Another point that was mentioned was that not all of the samples would be sent to the drift detection layer in order to utilize resources more efficiently. A much more practical strategy is for the samples that a first layer was not able to classify confidently to be sent to a second layer that involves drift detection.
Regarding the increasing number of features utilized by DroidEvolver over the years, a question arose on shouldn’t the redundant features be dropped as time progresses. The answer to this was that the situation is not always so straightforward as a feature that might be redundant at the moment, could very well be important in the future again as the malware trends or the underlying system architecture change.
An important observation was made regarding the significance of temporal information. For example, a dataset might look fairly balanced on an overall scale, but when sorted and grouped according to their timestamps, it might be totally imbalanced in specific time periods.
There are different strategies to deal with concept drift and many drift detectors that can achieve this purpose. The best drift detector might be a point of debate or discussion and might depend entirely on the resources you have, and the type of data your model sees. However, it is fairly clear that a model that accommodates for concept drift and takes measures to rectify its consequences is better than a model that doesn’t do this. This tallies with the observation of how MAMADROID’s performance kept falling across the years, while DROIDEvolver’s remained fairly stable.
Building on the previous point, a point was raised that it is not fair to compare two such models as it would result in an Inappropriate Baseline pitfall. The student insisted that it would be a better comparison for DROIDEvolver to be pitted against a model, say, that retrains the model structure but not the feature space. As a response, it was noted that MAMADROID was a popular state-of-the-art model that was meant to persist in its performance across the year and hence the comparison is fairly justified.

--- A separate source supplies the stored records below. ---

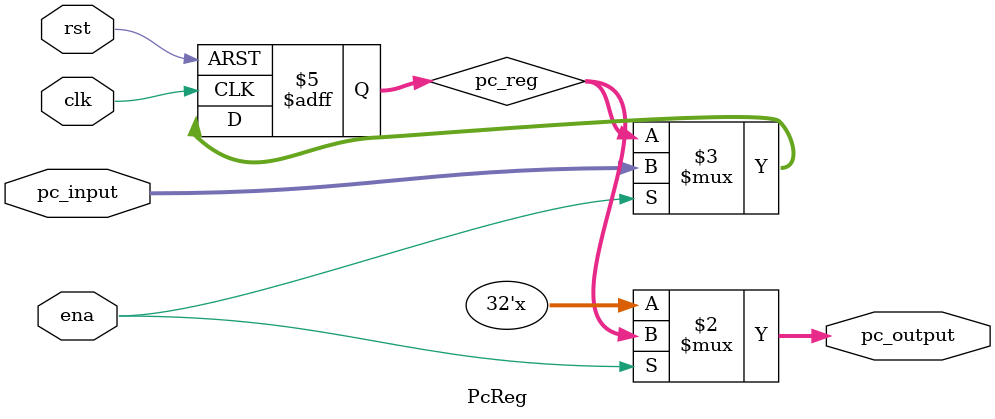
<source format=v>
`timescale 1ns / 1ps

module PcReg(
    input clk,
    input rst,
    input ena,
    input [31:0] pc_input,
    output [31:0] pc_output
    );
    reg [31:0] pc_reg;
    
    //每个指令周期结束后更新pc
    always @(negedge clk or posedge rst)
    begin
        if(rst)
            pc_reg <= 32'h00400000;
        else
        begin
            if(ena)
                pc_reg <= pc_input;
        end
    end
    
    assign pc_output = (ena ? pc_reg : 32'hz);
    
endmodule

</source>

One aspect that the students focused on was the lack of human intervention in the whole process. Even though the benefits and convenience of such a model are apparent, the shortcomings of such a system were discussed. It was decided that a level of human intervention would be required to manually introduce specialized features that the automatic feature set updation could not handle. Moreover, the potential of poisoning the model becomes an even bigger threat with the lack of human intervention and it was agreed that even though it is not viable in an offline model it could be possible in an online one.
This led to a discussion on backdoors that can be introduced in machine learning models. In computer systems, backdoors are secret routes that a malicious actor left behind so that he/she can gain access to the system easily in the future. In ML-based malware models, backdoors can be in the form of teaching the model to identify certain rare words (that would not be used in regular contexts) as benign. Later, the attacker could use these words in his malware files to evade the detector. It was also explicitly mentioned not to employ such techniques for the in-class competition/project as it would not be fair for the other teams.

Written on February 23, 2023